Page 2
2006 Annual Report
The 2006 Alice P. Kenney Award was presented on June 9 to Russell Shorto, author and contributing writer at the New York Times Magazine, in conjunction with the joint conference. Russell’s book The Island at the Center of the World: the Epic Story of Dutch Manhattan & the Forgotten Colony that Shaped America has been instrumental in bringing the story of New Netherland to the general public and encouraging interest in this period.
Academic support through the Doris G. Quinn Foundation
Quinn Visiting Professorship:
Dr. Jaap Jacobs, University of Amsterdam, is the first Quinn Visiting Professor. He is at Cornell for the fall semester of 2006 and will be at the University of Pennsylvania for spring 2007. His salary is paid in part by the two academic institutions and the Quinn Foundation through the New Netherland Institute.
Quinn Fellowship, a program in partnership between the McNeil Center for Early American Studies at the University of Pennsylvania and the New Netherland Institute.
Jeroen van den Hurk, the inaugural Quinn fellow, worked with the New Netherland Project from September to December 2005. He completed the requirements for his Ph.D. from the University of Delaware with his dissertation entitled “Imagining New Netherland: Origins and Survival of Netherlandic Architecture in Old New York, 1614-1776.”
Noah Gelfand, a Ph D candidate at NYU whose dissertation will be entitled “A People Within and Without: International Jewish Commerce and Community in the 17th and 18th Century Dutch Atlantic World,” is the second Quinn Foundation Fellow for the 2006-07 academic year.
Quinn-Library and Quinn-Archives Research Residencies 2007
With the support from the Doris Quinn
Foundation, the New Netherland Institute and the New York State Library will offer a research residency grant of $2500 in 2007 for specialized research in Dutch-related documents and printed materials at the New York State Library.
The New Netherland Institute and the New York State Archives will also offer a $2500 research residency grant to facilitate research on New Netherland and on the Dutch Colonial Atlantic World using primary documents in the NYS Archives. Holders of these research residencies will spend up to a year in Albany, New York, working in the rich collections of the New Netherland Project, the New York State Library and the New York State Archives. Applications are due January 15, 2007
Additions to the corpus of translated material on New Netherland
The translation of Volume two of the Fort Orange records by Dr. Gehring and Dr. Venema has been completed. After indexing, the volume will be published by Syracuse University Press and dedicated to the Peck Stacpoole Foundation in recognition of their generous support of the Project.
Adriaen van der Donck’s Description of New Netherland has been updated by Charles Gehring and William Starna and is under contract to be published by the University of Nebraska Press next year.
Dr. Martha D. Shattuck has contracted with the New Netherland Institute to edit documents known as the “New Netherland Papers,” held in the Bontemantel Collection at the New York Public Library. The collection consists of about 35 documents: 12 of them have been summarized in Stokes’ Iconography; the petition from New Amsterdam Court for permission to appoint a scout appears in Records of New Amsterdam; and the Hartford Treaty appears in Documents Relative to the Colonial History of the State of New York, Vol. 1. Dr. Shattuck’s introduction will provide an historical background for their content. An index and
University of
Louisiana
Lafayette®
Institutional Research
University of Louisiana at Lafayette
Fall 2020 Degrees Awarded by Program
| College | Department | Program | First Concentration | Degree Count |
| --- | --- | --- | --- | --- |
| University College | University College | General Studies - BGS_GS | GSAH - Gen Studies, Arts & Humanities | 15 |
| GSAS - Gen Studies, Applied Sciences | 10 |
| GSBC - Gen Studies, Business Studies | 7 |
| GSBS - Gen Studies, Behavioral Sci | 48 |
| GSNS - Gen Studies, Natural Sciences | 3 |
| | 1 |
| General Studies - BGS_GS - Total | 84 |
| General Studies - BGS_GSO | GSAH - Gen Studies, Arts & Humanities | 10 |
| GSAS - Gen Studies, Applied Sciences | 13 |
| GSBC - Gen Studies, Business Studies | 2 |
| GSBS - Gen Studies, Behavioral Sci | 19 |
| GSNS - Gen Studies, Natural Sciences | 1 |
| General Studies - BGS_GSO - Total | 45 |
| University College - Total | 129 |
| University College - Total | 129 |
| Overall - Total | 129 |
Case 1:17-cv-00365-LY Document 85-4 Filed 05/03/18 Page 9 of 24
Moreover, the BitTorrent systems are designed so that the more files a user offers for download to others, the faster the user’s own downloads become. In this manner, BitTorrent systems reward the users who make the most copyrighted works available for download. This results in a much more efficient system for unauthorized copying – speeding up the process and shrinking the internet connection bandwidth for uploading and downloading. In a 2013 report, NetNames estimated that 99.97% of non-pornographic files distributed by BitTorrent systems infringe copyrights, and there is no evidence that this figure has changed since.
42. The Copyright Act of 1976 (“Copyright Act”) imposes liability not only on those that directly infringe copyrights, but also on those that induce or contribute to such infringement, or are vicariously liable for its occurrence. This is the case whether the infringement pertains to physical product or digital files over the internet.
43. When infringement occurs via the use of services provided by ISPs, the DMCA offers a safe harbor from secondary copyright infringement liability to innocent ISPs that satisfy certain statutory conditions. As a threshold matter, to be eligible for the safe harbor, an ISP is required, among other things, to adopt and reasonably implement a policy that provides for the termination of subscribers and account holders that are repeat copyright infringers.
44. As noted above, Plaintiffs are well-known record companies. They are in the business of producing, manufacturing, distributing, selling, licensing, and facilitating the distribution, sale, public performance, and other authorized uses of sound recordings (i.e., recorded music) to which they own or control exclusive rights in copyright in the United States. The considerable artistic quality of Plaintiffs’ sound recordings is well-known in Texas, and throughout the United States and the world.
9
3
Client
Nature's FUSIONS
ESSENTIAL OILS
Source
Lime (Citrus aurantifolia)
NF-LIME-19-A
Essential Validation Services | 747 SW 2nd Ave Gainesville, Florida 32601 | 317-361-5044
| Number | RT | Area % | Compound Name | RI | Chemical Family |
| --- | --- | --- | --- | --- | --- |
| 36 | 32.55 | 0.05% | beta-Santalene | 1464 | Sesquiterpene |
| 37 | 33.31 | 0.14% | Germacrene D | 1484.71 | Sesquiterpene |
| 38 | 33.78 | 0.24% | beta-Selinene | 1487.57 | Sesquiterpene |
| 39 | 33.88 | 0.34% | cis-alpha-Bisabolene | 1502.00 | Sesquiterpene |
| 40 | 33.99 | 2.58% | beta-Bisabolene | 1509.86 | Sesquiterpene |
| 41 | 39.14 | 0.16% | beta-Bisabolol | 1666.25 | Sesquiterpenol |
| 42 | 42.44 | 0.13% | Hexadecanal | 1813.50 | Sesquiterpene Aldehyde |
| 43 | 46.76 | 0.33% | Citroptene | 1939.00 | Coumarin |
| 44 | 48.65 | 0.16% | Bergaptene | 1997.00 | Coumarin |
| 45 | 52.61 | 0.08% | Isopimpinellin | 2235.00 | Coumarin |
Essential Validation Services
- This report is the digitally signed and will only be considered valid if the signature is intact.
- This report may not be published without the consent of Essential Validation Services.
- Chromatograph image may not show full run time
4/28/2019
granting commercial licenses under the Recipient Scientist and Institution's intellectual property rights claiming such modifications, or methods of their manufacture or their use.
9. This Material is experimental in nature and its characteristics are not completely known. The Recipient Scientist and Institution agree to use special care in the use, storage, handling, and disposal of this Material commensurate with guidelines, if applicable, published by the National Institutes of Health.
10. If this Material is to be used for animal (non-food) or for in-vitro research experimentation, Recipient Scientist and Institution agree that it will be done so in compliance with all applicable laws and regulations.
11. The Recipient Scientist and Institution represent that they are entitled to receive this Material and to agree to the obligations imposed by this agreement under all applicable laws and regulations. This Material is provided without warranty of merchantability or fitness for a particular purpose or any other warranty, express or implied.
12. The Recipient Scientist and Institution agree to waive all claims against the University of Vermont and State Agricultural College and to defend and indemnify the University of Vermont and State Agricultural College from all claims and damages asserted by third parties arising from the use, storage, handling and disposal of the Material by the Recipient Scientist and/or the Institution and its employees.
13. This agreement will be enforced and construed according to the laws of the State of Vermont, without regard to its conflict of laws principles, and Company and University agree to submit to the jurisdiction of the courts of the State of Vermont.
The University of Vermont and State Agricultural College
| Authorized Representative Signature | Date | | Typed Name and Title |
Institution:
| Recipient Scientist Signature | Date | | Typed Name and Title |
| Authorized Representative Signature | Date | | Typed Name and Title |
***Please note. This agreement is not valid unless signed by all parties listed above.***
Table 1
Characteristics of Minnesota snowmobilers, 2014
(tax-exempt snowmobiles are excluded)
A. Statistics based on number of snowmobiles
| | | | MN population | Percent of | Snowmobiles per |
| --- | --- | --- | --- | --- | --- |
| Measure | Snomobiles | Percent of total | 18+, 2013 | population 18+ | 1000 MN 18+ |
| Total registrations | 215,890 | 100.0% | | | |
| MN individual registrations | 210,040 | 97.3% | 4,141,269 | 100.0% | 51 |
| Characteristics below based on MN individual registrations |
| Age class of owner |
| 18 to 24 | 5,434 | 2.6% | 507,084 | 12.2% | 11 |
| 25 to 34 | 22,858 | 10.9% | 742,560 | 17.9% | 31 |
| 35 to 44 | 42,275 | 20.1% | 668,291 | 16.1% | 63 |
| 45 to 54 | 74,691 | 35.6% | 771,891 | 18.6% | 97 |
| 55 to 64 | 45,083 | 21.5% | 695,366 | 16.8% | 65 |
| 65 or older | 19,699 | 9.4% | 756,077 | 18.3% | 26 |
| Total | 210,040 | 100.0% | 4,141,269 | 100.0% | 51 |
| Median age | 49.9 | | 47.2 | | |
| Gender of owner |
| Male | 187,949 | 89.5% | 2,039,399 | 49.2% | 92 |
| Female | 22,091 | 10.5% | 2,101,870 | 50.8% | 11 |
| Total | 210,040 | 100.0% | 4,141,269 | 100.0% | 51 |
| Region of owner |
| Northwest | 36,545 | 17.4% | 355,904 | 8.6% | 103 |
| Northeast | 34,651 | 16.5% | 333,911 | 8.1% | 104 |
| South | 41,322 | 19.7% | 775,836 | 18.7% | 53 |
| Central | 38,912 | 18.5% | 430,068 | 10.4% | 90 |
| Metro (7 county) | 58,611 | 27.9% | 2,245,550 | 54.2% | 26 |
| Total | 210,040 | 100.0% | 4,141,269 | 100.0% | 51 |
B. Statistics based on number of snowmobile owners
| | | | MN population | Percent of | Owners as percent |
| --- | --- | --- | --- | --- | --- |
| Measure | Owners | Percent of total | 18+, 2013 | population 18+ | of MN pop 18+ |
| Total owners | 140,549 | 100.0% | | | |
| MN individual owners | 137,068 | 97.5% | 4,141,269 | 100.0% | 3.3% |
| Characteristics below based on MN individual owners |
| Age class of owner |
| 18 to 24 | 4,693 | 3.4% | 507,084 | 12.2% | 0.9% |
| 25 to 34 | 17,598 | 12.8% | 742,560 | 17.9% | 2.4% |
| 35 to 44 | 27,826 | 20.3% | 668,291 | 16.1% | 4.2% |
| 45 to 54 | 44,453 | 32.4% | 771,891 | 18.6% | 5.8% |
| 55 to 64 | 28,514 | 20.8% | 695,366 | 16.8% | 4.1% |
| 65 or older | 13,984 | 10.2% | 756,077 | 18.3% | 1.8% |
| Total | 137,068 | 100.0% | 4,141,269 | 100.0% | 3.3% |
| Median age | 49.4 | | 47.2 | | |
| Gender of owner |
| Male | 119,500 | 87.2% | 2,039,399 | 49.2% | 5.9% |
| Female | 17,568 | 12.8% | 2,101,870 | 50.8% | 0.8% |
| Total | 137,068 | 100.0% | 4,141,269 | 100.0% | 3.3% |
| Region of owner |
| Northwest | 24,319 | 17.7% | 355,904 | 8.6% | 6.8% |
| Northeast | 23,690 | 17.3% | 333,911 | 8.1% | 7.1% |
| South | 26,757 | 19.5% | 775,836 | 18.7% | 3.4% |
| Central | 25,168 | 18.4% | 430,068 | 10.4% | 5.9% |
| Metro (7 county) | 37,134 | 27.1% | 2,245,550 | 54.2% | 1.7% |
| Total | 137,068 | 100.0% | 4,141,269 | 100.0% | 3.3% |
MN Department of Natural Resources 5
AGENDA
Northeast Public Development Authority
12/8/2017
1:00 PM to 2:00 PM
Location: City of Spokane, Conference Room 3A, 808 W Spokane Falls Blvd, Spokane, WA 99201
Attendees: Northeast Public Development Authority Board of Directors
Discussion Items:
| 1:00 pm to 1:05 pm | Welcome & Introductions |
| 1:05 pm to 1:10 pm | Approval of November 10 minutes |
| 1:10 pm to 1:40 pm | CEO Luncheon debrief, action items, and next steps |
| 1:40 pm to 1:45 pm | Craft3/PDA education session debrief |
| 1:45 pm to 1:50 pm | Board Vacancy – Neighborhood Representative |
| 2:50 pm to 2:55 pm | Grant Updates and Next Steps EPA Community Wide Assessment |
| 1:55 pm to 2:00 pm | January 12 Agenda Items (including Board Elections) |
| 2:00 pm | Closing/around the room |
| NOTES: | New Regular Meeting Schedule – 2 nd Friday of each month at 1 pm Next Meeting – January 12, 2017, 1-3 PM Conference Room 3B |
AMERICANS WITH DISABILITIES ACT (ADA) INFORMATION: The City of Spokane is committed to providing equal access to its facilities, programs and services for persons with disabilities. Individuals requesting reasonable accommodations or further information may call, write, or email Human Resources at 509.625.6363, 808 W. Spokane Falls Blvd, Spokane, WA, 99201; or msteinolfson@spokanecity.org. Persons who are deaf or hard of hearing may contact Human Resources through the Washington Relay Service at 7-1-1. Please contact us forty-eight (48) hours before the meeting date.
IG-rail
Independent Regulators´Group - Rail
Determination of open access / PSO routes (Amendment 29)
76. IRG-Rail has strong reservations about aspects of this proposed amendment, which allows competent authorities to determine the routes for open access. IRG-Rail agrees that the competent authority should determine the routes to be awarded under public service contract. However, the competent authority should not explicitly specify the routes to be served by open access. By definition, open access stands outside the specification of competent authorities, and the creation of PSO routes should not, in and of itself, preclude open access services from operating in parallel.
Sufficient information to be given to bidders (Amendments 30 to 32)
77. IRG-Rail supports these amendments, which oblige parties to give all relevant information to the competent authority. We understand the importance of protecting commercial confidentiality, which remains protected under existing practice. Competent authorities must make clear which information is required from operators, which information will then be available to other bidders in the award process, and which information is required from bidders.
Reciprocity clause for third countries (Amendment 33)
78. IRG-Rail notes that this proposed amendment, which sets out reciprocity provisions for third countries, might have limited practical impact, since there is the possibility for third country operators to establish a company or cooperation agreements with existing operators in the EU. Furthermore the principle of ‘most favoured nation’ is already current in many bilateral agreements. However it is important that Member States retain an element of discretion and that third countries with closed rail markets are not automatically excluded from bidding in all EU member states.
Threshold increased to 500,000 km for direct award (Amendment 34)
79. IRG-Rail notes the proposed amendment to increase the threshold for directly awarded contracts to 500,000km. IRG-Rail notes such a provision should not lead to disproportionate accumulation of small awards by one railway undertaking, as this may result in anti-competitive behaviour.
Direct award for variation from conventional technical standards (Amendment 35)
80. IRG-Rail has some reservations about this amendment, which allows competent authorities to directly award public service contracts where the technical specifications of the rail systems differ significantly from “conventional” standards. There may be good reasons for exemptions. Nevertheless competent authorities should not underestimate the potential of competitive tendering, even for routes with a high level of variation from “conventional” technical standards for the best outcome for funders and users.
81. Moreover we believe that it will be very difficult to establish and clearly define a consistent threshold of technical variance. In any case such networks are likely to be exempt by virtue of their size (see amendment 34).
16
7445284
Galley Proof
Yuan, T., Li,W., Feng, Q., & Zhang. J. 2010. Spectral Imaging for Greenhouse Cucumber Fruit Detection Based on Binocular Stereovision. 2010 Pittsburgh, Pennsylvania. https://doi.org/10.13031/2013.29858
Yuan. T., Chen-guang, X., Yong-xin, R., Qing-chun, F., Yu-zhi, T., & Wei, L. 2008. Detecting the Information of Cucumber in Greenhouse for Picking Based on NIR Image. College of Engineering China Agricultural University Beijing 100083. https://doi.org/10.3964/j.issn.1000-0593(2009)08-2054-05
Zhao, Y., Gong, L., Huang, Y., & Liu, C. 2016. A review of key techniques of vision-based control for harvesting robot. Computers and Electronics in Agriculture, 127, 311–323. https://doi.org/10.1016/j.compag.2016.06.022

- **YOUR TASK**:
Print, unaltered, every line from the beginning of the material down to the line with "Academic support through".

- **EXERCISE RESPONSE**:
Page 2
2006 Annual Report
The 2006 Alice P. Kenney Award was presented on June 9 to Russell Shorto, author and contributing writer at the New York Times Magazine, in conjunction with the joint conference. Russell’s book The Island at the Center of the World: the Epic Story of Dutch Manhattan & the Forgotten Colony that Shaped America has been instrumental in bringing the story of New Netherland to the general public and encouraging interest in this period.
Academic support through the Doris G. Quinn Foundation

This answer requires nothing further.